The experimental results show that the FES control system is more stable than both the traditional cycling mode and the fixed pulse width mode. Specifically,

$$\begin{aligned} \text {RMSE}_{\text {Fixed Pulse Width}}&< \text {RMSE}_{\text {Self-adaptation Control}} \\ \text {AVE}_{\text {Self-adaptation Control}}&< \text {AVE}_{\text {Fixed Pulse Width}}< \text {AVE}_{\text {Tranditional Traing Mode}} \\ \text {Training Time}_{\text {Traditional Training Mode}}&< \text {Training Time}_{\text {Fixed Pulse Width}}< \text {Training Time}_{\text {Self-adaptation Control}} \\ \text {Number of Stops}_{\text {Self-adaptation Control}}&< \text {Number of Stops}_{\text {Fixed Pulse Width}} < \text {Number of Stops}_{\text {Traditional Training Mode}} \end{aligned}$$

Therefore, the FES rehabilitation vehicle control system proposed in this study has good control performance for rehabilitation cycling training.

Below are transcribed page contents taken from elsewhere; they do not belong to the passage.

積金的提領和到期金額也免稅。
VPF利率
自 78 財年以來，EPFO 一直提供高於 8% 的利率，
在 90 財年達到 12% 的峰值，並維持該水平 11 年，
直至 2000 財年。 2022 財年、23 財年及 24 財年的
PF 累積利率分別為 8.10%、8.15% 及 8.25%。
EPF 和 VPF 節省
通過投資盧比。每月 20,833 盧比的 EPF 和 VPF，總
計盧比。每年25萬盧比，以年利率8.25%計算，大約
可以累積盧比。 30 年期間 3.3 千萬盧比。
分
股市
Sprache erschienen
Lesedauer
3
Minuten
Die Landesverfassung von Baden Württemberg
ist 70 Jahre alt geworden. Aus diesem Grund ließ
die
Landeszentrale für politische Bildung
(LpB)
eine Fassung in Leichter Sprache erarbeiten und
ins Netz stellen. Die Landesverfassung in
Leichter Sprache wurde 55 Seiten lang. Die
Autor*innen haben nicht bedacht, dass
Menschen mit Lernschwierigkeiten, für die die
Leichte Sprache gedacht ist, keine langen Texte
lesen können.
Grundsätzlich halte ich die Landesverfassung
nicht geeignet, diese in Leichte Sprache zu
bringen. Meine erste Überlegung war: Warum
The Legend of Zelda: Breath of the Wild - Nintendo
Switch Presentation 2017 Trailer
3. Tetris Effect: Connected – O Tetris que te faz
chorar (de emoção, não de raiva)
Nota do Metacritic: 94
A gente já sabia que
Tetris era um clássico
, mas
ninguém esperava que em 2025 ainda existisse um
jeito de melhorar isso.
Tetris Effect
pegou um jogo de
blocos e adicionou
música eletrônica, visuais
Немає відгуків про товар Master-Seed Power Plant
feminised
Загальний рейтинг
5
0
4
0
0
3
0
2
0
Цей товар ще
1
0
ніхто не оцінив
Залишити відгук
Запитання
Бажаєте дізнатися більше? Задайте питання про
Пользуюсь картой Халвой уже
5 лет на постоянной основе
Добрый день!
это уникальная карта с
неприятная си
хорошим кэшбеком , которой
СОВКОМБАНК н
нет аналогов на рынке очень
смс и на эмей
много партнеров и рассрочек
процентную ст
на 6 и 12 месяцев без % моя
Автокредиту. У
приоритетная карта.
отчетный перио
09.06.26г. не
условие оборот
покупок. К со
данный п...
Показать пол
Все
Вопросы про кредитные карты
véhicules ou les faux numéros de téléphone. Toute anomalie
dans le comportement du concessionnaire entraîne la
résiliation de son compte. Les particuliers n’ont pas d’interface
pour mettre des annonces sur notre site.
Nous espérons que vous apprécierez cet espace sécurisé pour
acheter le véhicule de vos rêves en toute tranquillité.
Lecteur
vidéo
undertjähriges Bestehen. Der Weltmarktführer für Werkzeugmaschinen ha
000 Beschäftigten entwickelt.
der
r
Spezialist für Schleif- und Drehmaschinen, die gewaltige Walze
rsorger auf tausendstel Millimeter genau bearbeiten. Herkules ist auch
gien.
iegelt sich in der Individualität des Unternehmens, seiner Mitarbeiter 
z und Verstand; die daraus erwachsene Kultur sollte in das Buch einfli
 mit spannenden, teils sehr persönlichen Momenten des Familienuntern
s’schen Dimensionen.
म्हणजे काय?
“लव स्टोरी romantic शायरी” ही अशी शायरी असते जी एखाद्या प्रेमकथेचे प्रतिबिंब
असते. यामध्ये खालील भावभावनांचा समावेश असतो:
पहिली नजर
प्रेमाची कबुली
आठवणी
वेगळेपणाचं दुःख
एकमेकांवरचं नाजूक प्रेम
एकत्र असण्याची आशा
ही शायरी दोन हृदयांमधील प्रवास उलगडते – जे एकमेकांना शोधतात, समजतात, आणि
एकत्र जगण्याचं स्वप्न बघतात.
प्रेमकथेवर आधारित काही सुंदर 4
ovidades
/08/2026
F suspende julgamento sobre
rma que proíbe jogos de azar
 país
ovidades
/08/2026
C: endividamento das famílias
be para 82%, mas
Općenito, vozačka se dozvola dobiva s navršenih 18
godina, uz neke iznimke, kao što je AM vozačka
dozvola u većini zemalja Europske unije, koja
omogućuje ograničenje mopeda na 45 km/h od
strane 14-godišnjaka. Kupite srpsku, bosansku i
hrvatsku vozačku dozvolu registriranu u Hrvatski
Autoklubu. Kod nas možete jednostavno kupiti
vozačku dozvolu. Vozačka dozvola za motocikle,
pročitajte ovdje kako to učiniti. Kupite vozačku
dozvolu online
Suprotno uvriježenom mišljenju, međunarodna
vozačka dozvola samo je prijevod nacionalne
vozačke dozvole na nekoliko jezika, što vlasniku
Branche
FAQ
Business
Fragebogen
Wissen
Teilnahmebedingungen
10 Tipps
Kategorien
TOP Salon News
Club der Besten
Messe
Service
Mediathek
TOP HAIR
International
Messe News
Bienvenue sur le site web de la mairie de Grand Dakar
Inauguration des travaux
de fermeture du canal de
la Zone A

Table 2 RMSE of subjects speed in different training modes.
Table 3 The Ave of subjects speed in different training modes.
Table 4 Cycling time of subjects and the number of cycling pauses in different training modes.

Discussion

The experimental results clearly show that by studying patients with different levels of severity, we have found that the worse the lower limb movement is for a given patient type, the better the control of the FES adaptive controller is. The traditional FES cycling stimulation pattern is still based on the experience of physiotherapist and is a fixed pattern16,39. This not only makes the rehabilitation of patients less efficient but also requires a large number of experienced physiotherapists. Our research is more stable than the optimization of other control algorithms, The RMSE achieved in our study was 4 units lower than that reported by NBoudville et al. (2018)40, 1.1 units lower than the results of Rouhani et al. (2017)41, and 0.16 units lower than the findings of de Sousa et al. (2016)42.

One of the main contributions of our research work is the proposed automatic stimulation timing based on the patient’s characteristics. The stimulation pattern can be obtained after the first measurement of the patient’s body parameters and can be used later in the training process. The stimulation pattern can be obtained dynamically from each patient to suit his or her needs. Another major contribution of this study is the proposed method of adaptive control of the FES. In this study, We proved this method can easily deploy on other systems and not require manual adjustment of the stimulation intensity and allows adaptive adjustment of the assisted stimulation pulse width according to the rehabilitation training speed of each patient. But we also faced the common limitation about may not reflect the true effect in larger or more heterogeneous populations due to the small sample size, resulting in limited external validity. The proposed modeling method requires more parameters to be identified, and therefore more preparatory experiments are needed.

There are some limitations in this study. We only recruited few participants. Future research should strengthen collaboration with healthcare organizations to access larger and more diverse datasets, enhancing the external validity of the findings and addressing potential underlying. Additionally, in terms of application, the developed model should be further optimized to achieve lightweight implementation without compromising accuracy, making it more feasible for deployment on endpoint devices.

Conclusion

In this study, pedal hill modeling was used to find the optimal stimulus mode with the maximum torque efficiency optimization objective, and the PSO-BP-PID control algorithm was used to construct the adaptive controller system. We found that the designed adaptive controller can effectively make the subjects cycling steadily at the expected speed. These results provide the possibility that subjects have longer continuous training times and more stable circuit training speeds during training.